Let me explain; The house of mama began this year with a two night stay in the high dependency unit of our local hospital for our four year old, beginning on New Years eve 2017 (which I spent alone, cleaning the oven). It was an incredibly worrying, upsetting and stressful time and I am unspeakably glad it's over.
It was most certainly not the start to the year I had in mind. My plans were for an evening of relaxing, drinking some rose with my husband, and watching Jools Holland. Followed by a weeks of sorting and tidying the house, clearing out junk, planning our home ed year and filling in my shining life workbook (which is actually just a notebook where I am answering the questions from last years workbook because #onabudget). The reality was quite different and something I'd sooner forget. Therefore New Year has officially started this week for me and was precursed by a wonderful "Word of The Year" Workshop run by my lovely friend Vicki from vickiclubleymoore.com.
I've been choosing a word of the year for about five years now, but it's only really properly informed my year since I began the Shining Life programme by Leonie Dawson, because with her workbook I was able to delve deeper into the hows and whys or word-of-the-year. This will be my third year. I have found it a really useful and inspiring tool to help me focus on how I want my year to unfold, how I want to feel and what I want my year to look like.
When I looked back over the past year I realised I felt like it had gone really really quickly and I had blinked one to many times and missed it. I feel like the past year has been filled with distraction. I have constantly distracted myself from real life by looking on social media, rading books or simply hiding away in the kitchen, at every possible moment. And I don't want to look back over my year, over my life; and think that I wasted it all on Facebook.
I really felt like I wanted next year to be a year of being present, living more in the moment and really immersing myself in life. Home ed life, home life, family life, spiritual life... I wanted to feel like I am fully experiencing everything the year has to bring; to touch, taste, smell, hear and feel absolutely everything, so I end the year full of wonderful memories.
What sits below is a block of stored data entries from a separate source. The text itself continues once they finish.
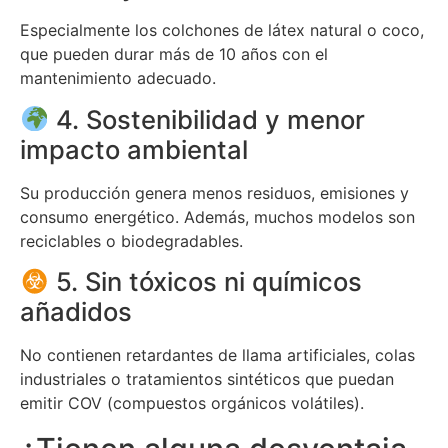
Especialmente los colchones de látex natural o coco,
que pueden durar más de 10 años con el
mantenimiento adecuado.
4. Sostenibilidad y menor
impacto ambiental
Su producción genera menos residuos, emisiones y
consumo energético. Además, muchos modelos son
reciclables o biodegradables.
5. Sin tóxicos ni químicos
añadidos
No contienen retardantes de llama artificiales, colas
industriales o tratamientos sintéticos que puedan
emitir COV (compuestos orgánicos volátiles).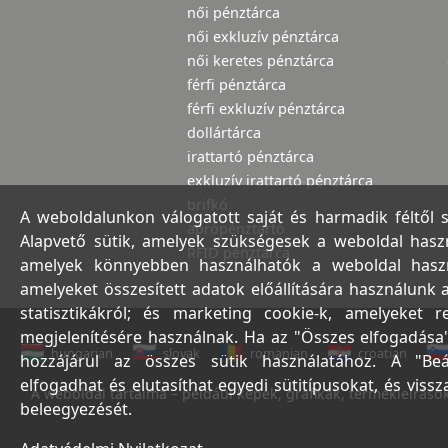
női pénztárca
női exkluzív pénztárca
női keretes pénztárca
férfi pénztárca
férfi exkluzív pénztárca
dollártárca
irattartó pénztárca
exkluzív irattartó pénztárca
brifkó
A weboldalunkon válogatott saját és harmadik féltől 
aprópénztartó
Alapvető sütik, amelyek szükségesek a weboldal haszná
RFID pénztárca
amelyek könnyebben használhatók a weboldal használ
amelyeket összesített adatok előállítására használunk 
statisztikákról; és marketing cookie-k, amelyeket 
megjelenítésére használnak. Ha az "Összes elfogadása"
hungarian
slovak
romanian
croatian
hozzájárul az összes sütik használatához. A "Beá
elfogadhat és elutasíthat egyedi sütitípusokat, és viss
A weboldal tartalma – például képek, grafikák, termékleírások,
beleegyezését.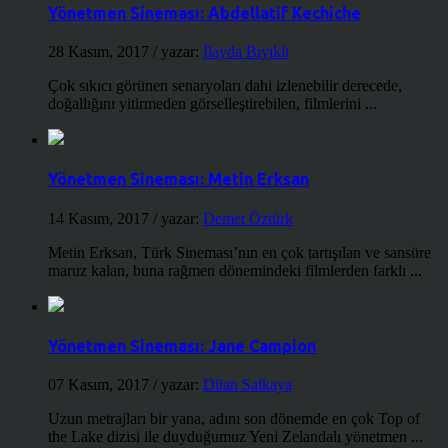
Yönetmen Sineması: Abdellatif Kechiche
28 Kasım, 2017
/ yazar:
İlayda Bıyıklı
Çok sıkıcı görünen senaryoları dahi izlenebilir derecede,
doğallığını yitirmeden görselleştirebilen, filmlerini ...
Yönetmen Sineması: Metin Erksan
14 Kasım, 2017
/ yazar:
Demet Öztürk
Metin Erksan, Türk Sineması’nın en çok tartışılan ve sansüre
maruz kalan, buna rağmen dönemindeki filmlerden farklı ...
Yönetmen Sineması: Jane Campion
07 Kasım, 2017
/ yazar:
Dilan Salkaya
Uzun metrajları bir yana, adını son dönemde en çok Top of
the Lake dizisi ile duyduğumuz Yeni Zelandalı yönetmen ...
For these reasons and more that I won't bore you with I have chosen the word IMMERSE for my word of the year.
(My rather crinkles word-of-the-year art that I did at Vicki's workshop!)
I want to be fully immersed in life in 2018 not distracted from it.
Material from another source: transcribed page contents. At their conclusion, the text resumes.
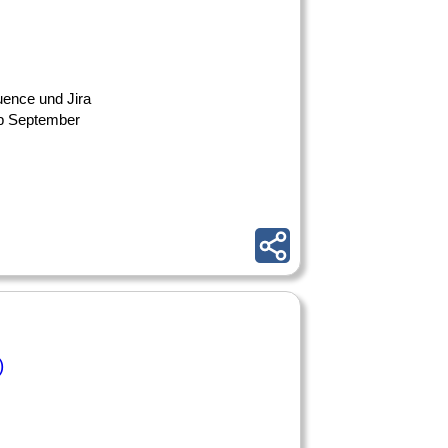
uence und Jira
 ab September
)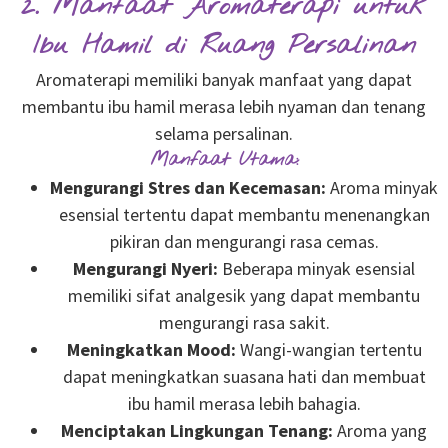
2. Manfaat Aromaterapi untuk
Ibu Hamil di Ruang Persalinan
Aromaterapi memiliki banyak manfaat yang dapat
membantu ibu hamil merasa lebih nyaman dan tenang
selama persalinan.
Manfaat Utama:
Mengurangi Stres dan Kecemasan:
Aroma minyak
esensial tertentu dapat membantu menenangkan
pikiran dan mengurangi rasa cemas.
Mengurangi Nyeri:
Beberapa minyak esensial
memiliki sifat analgesik yang dapat membantu
mengurangi rasa sakit.
Meningkatkan Mood:
Wangi-wangian tertentu
dapat meningkatkan suasana hati dan membuat
ibu hamil merasa lebih bahagia.
Menciptakan Lingkungan Tenang:
Aroma yang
It will be interesting to see how the year goes because right now it feels a bit like wading through mud. I haven't shaken the feelings of sadness surrounding my little boy's awful hospital stay and I am struggling to find my rhythm. It's difficult as a full time, home educating mama to feel any sense of beginning and end, any sense of a task completed, of a job well done because everything is a constant cycle and I am almost always wanted and needed for the next task. From laundry to cooking meals to ferrying children to different places and trying to squeeze in house work, my life is not my own at the moment and nothing feels like it's going my way. Right now my immersion feels more like drowning than the involvement and engrossment I had in mind.
According the Thesaurus.com the antonym to Immersion is Surrender. This feels particularly poignant at the moment. Surrendering to life as I know it is all I can do right now. I have the choice to either surrender to the messy, chaotic majesty of this wonderful life or I can try to fight it and end up drowning, because no amount of fighting or running away is going to change things. I can only surrender and get on with it. But one thing is for sure, I won't be distracting myself from it any longer because I don't want to miss it. As hard as it is someday (everyday at the moment) this is my one glorious, cluttered, manic life and I'm diving right in.